Menteri Imigrasi dan Pemasyarakatan, Agus Andrianto, menginstruksikan pengusutan tuntas terhadap dugaan praktik penipuan asmara atau love scamming yang melibatkan 145 narapidana di Rutan Kelas II B Kotabumi, Lampung, pada Senin (11/5/2026).
Kasus yang diproses oleh Polda Lampung ini mencuat setelah tim intelijen Direktorat Jenderal Pemasyarakatan (Ditjenpas) menemukan adanya peredaran ratusan ponsel di dalam rutan. Dilansir dari Detikcom, pengungkapan ini memicu evaluasi terhadap efektivitas kebijakan bebas ponsel, pungli, dan narkoba di lingkungan pemasyarakatan.
"Yang juga menjadi pertanyaan saya, kenapa HP bisa masuk? Oleh karena itu, saya sampaikan kepada Pak Kapolda bahwa ini tolong diungkap seluas-seluasnya siapapun yang terlibat. Karena kebijakan Zero Halinar (Handphone, Pungli, dan Narkoba) yang dibangun di dalam lapas dan rutan kan sering dilaksanakan oleh jajaran Direktorat Jenderal Pemasyarakatan," ungkap Menteri Agus Andrianto.
Menteri Agus menyatakan bahwa pengawasan ketat seharusnya sudah dilakukan oleh para pimpinan di kantor wilayah maupun satuan kerja lapas dan rutan. Fasilitas telekomunikasi resmi melalui wartel sebenarnya telah disediakan untuk menunjang komunikasi narapidana dengan keluarga tanpa harus menggunakan ponsel ilegal.
"Artinya bahwa kalau masih ada terjadi peredaran ponsel, misalnya, karena sesungguhnya kepada para kalapas dan karutan ini sudah kita harapkan bahwa untuk membangun wartel di seluruh lapas dan rutan di seluruh Indonesia," terang Menteri Agus Andrianto.
Temuan ponsel dalam jumlah besar di dalam rutan tersebut memunculkan kecurigaan kuat terhadap adanya bantuan dari pihak internal. Menteri Agus menegaskan bahwa keberadaan perangkat komunikasi terlarang tersebut sangat sulit terjadi tanpa sepengetahuan petugas.

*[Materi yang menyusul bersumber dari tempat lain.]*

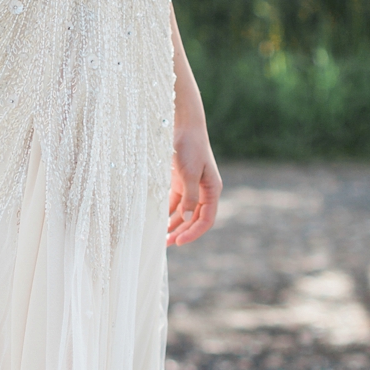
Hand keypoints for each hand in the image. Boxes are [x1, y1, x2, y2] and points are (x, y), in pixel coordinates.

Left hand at [167, 123, 221, 246]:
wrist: (183, 125)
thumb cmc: (190, 147)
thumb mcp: (189, 173)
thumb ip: (188, 197)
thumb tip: (185, 218)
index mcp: (212, 190)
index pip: (206, 219)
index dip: (193, 233)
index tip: (179, 241)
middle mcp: (203, 191)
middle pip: (194, 219)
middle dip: (182, 232)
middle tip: (166, 244)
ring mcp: (191, 187)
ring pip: (183, 213)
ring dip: (174, 225)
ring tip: (161, 237)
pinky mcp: (179, 182)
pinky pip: (174, 203)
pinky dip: (167, 212)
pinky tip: (157, 221)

"Kalau masih ada peredaran HP di sana, artinya ya tidak menutup kemungkinan itu (keterlibatan pegawai)," sambung Menteri Agus Andrianto.
Pemeriksaan mendalam kini diarahkan kepada jajaran pegawai yang bertugas di Rutan Kotabumi. Agus mendorong aparat kepolisian untuk tidak ragu menindak tegas siapapun, termasuk pejabat tinggi di tingkat wilayah jika terbukti membiarkan atau membantu praktik tersebut.
"Kalau memang ada pegawai saya yang terlibat, kalau sampai kakanwilnya ikut terlibat, ya prosesnya saja. Ini kita minta supaya diungkap betul," tegas Menteri Agus Andrianto.
Indikasi awal mengenai keterlibatan oknum petugas sudah mulai dikantongi oleh pihak kementerian. Hal ini menjadi dasar bagi Ditjenpas untuk terus berkoordinasi dengan pihak kepolisian dalam pengembangan penyidikan.
"Ini sudah ada sih tanda-tanda dugaan pegawai yang terlibat," imbuh Menteri Agus Andrianto.
Kementerian Imigrasi dan Pemasyarakatan menyatakan transparansi penuh dalam proses hukum yang sedang berjalan di Polda Lampung. Penyerahan temuan intelijen internal kepada kepolisian diklaim sebagai bentuk komitmen bersih-bersih institusi.
"Yakinlah bahwa kami tidak akan tutupi. Kalau dari awal kita mau tutup-tutupi, kita tidak akan sampaikan kepada Kapolda informasinya (hasil razia)," pungkas Menteri Agus Andrianto.